··· DATASET
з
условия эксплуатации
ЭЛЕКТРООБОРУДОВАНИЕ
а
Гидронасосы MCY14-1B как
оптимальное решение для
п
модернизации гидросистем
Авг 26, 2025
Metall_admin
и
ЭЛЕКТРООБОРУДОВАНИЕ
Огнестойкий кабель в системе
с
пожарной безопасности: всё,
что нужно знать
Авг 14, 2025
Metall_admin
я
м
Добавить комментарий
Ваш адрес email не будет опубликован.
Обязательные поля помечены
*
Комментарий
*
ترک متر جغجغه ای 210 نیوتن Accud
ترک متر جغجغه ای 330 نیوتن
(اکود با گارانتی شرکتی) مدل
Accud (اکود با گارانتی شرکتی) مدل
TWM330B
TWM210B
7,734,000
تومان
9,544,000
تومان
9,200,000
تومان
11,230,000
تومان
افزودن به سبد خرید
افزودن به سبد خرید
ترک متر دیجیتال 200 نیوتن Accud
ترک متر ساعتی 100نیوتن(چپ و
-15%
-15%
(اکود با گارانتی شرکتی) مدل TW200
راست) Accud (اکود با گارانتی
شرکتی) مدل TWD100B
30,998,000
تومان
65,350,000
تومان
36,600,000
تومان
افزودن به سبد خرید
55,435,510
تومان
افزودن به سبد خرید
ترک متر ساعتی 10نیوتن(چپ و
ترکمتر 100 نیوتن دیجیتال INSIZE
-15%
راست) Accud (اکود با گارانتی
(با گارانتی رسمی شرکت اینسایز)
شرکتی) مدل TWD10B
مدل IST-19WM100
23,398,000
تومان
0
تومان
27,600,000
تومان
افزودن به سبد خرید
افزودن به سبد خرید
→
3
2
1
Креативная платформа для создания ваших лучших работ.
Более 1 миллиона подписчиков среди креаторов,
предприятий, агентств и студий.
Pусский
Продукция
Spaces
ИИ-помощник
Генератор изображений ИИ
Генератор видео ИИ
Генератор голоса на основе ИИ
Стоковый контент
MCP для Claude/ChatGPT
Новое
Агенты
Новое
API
······
··· DATASET
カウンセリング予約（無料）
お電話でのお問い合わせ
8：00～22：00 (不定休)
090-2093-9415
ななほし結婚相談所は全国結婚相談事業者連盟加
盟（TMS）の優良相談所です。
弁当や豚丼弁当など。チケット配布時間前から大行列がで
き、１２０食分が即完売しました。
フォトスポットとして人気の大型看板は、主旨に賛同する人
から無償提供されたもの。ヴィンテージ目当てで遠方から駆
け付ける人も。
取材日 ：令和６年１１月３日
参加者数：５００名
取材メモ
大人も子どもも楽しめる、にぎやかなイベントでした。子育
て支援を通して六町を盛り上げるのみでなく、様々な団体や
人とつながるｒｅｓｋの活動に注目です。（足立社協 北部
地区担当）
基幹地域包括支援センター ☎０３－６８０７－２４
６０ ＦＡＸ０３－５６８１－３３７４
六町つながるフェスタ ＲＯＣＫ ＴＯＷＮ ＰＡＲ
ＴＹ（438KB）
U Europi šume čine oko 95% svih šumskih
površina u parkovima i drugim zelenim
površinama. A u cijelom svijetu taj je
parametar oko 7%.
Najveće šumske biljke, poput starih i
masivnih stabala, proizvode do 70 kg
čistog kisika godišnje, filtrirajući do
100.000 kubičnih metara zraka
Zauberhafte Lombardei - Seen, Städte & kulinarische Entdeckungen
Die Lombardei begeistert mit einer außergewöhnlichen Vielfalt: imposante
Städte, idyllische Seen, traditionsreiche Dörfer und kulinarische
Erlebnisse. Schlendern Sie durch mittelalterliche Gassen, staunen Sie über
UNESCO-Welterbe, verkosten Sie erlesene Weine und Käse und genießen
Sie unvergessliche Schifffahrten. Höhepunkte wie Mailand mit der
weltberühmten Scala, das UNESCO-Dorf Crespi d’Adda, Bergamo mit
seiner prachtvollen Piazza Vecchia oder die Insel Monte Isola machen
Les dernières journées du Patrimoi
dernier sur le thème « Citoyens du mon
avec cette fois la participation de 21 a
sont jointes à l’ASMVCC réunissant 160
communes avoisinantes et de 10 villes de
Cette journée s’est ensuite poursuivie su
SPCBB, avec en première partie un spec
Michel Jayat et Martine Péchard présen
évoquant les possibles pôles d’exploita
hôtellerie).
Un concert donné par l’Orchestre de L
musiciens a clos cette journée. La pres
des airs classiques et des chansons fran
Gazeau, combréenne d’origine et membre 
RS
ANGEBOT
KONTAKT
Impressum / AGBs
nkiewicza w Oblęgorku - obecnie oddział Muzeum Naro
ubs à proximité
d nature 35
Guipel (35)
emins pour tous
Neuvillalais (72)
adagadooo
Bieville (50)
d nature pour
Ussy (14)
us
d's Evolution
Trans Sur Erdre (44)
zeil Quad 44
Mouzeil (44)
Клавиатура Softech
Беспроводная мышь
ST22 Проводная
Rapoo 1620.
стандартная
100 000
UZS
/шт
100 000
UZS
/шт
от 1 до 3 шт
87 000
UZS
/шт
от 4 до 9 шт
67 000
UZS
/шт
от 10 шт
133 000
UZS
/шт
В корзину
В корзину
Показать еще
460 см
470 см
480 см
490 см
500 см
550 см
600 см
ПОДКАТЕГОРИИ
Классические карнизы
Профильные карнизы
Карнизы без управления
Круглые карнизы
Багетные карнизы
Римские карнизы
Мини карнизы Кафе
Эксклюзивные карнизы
······
TASK DETAILS – Only the lines above from the line containing "شرکتی) مدل TWD100B" through the line containing "(با گارانتی رسمی شرکت اینسایز)" should be retyped, exactly and with both ends included.

TASK ANSWER –
شرکتی) مدل TWD100B
30,998,000
تومان
65,350,000
تومان
36,600,000
تومان
افزودن به سبد خرید
55,435,510
تومان
افزودن به سبد خرید
ترک متر ساعتی 10نیوتن(چپ و
ترکمتر 100 نیوتن دیجیتال INSIZE
-15%
راست) Accud (اکود با گارانتی
(با گارانتی رسمی شرکت اینسایز)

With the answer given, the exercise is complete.